---- Extracted text

[zeromq-dev] PUB/SUB unreliabiliity
Charles Remes
lists at chuckremes.com
Sat Jun 14 22:09:18 CEST 2014
Let’s back up for a second.
Take a look at the man page for zmq_setsockopt and read the section on ZMQ_SNDHWM. It clearly states that zero means “no limit.” Second, it also states that when the socket reaches its exceptional state then it will either block or drop messages depending on socket type.
Next, look at the man page for zmq_socket and check the ZMQ_PUB section. The socket will reach its mute state (its exceptional state) when it reaches it high water mark. When it’s mute, it will drop messages.
So, taking the two together then a socket with a ZMQ_SNDHWM of 0 should never drop messages because it will never reach its mute state.
The one exception to this is when there are no SUB sockets connected to the PUB socket. When there are no connections, all messages are dropped (because no one is listening and there are no queues created).
However, I highly recommend *against* setting HWM to 0 for a PUB socket. Here’s why:
1. It gives you a false sense of security that all messages will be delivered.
If the publishing process dies, any messages in queue go with it so they’ll never get delivered.
2. Your subscribers might be too slow.
If your subscribers can’t keep up with the message flow and the publisher starts queueing, it *will* run out of memory. You’ll either exhaust the amount of memory allowed by your process, or your OS will start paging & swapping and you’ll wish the process had just died.
cr
On Jun 13, 2014, at 5:34 PM, Gerry Steele <gerry.steele at gmail.com> wrote:
> Hi Brian
>
> I noticed your comment on another thread about this and I think you got it a bit wrong:
>
> > The high water mark is a hard limit on the maximum number of outstanding messages ØMQ shall queue in memory for any single peer that the specifiedsocket is communicating with. A value of zero means no limit.
>
> and from your link:
>
> > Since v3.x, ØMQ forces default limits on its internal buffers (the so-called high-water mark or HWM), so publisher crashes are rarer unless you deliberately set the HWM to infinite.
>
> Nothing I read indicates anything other than the fact that no messages post connections being made should be dropped.

--------

▶ [Activity A]:
In the message on PUB/SUB unreliability, reproduce the passage between "So, taking the" and "no queues created).", inclusive, substituting "silent state" for "mute state".
▶ [Activity B]:
According to the message on PUB/SUB unreliability, what happens to messages when no SUB sockets are connected to the PUB socket?
▶ [Activity C]:
List every person named in the message on PUB/SUB unreliability.

---- Entries provided

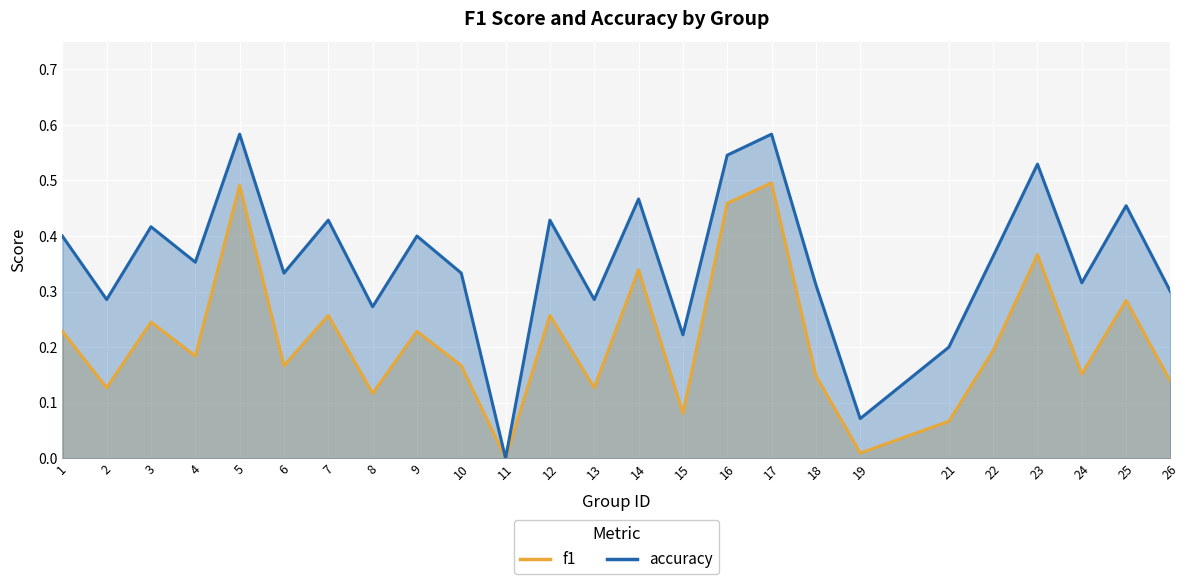

At 19, list the series in order from smallest to largest.

f1, accuracy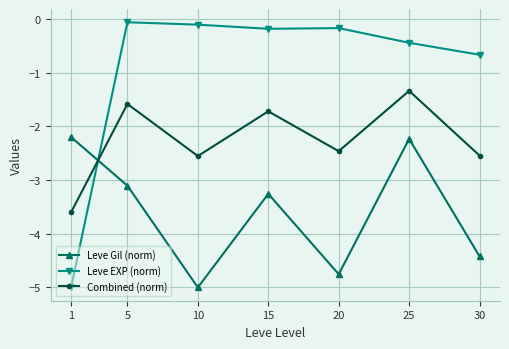

Which series ends up on top after the final intersection of Leve EXP (norm) and Leve Gil (norm)?

Leve EXP (norm)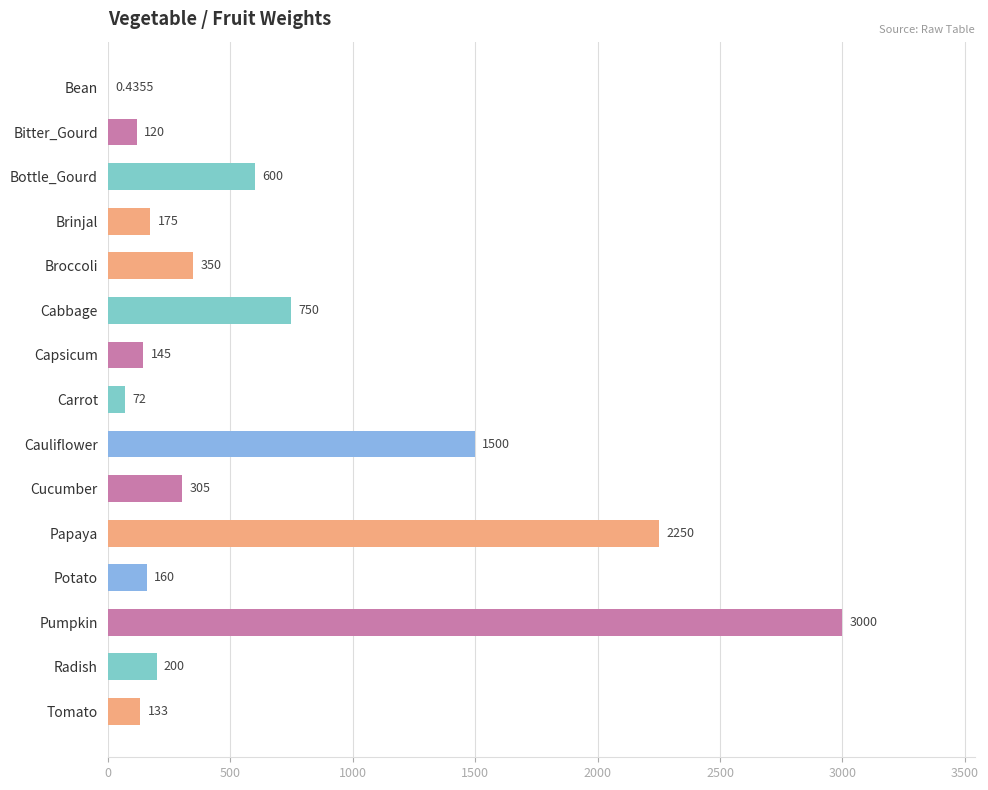

What is the sum of the values at Cabbage and Cucumber?

1055.0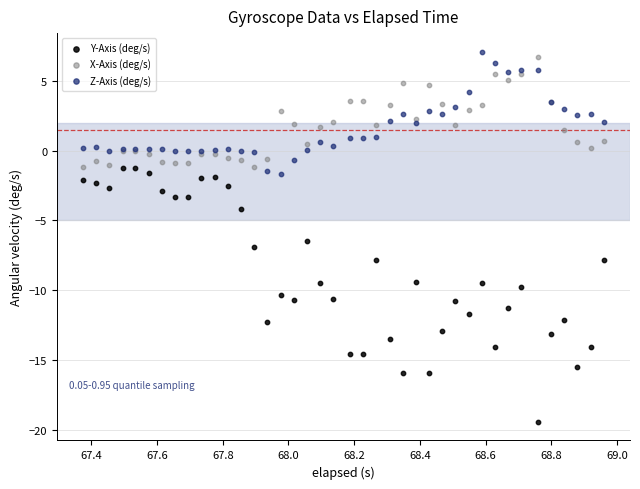

Which series reaches the maximum Y coordinate?

Z-Axis (deg/s)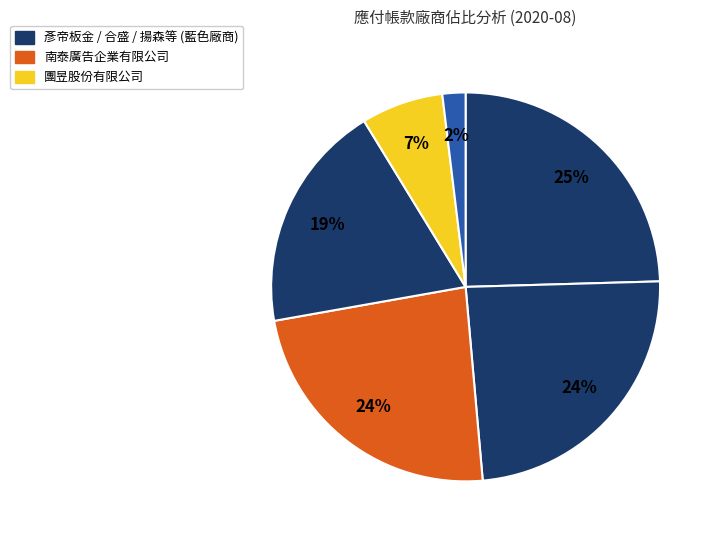

How many slices are in this pie chart?

6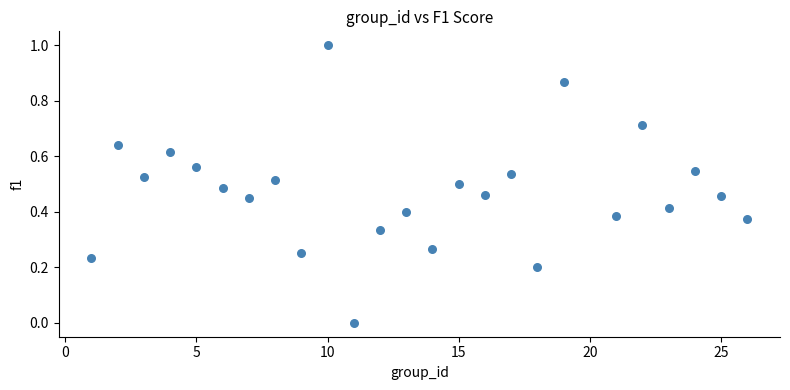

What is the range of Y values (max minus min)?

1.0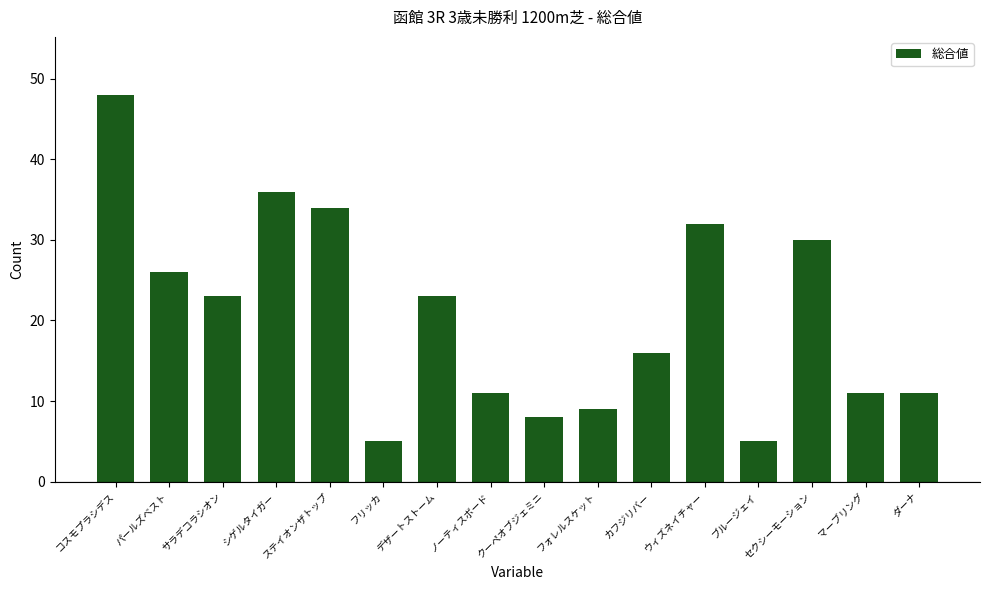

Which category has the highest value across all series?

コスモプラシデス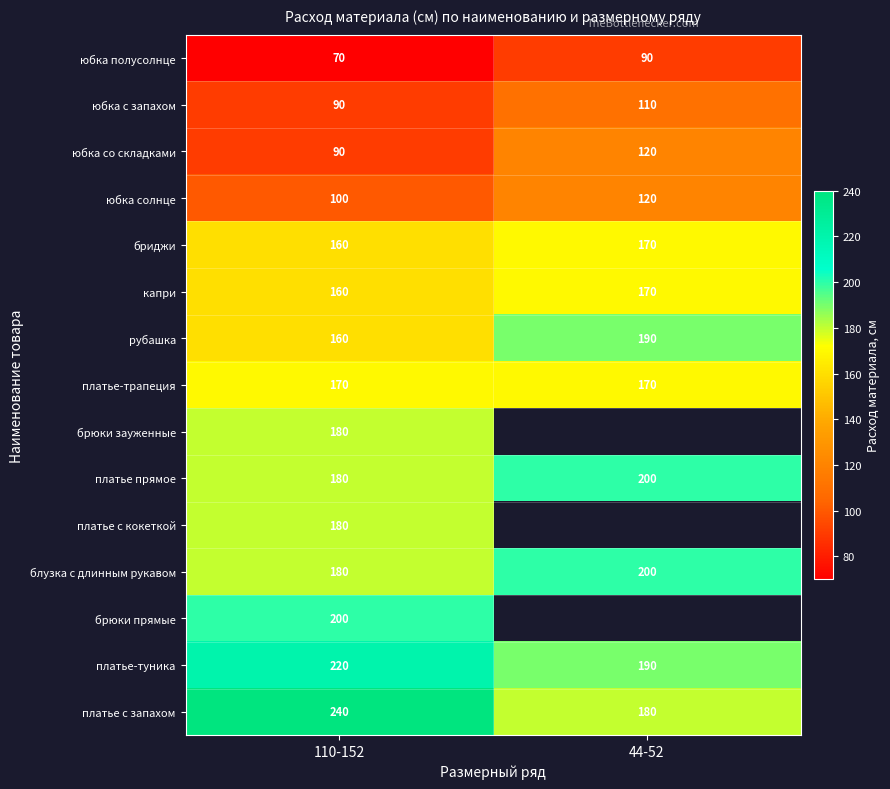

The юбка с запахом series shows 144 at 110-152. True or false?

False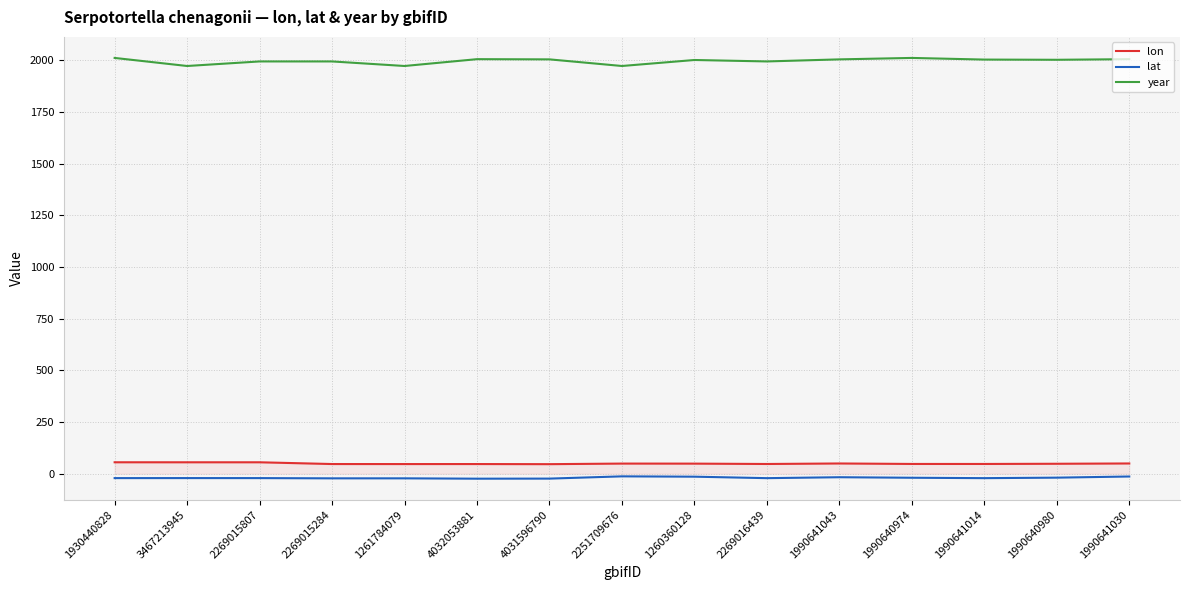

Which series has the largest total across all categories?

year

--------

▶ [Result A]:
So, taking the two together then a socket with a ZMQ_SNDHWM of 0 should never drop messages because it will never reach its silent state.
The one exception to this is when there are no SUB sockets connected to the PUB socket. When there are no connections, all messages are dropped (because no one is listening and there are no queues created).

▶ [Result B]:
All messages are dropped, because no one is listening and no queues are created.

▶ [Result C]:
Charles Remes, Gerry Steele, Brian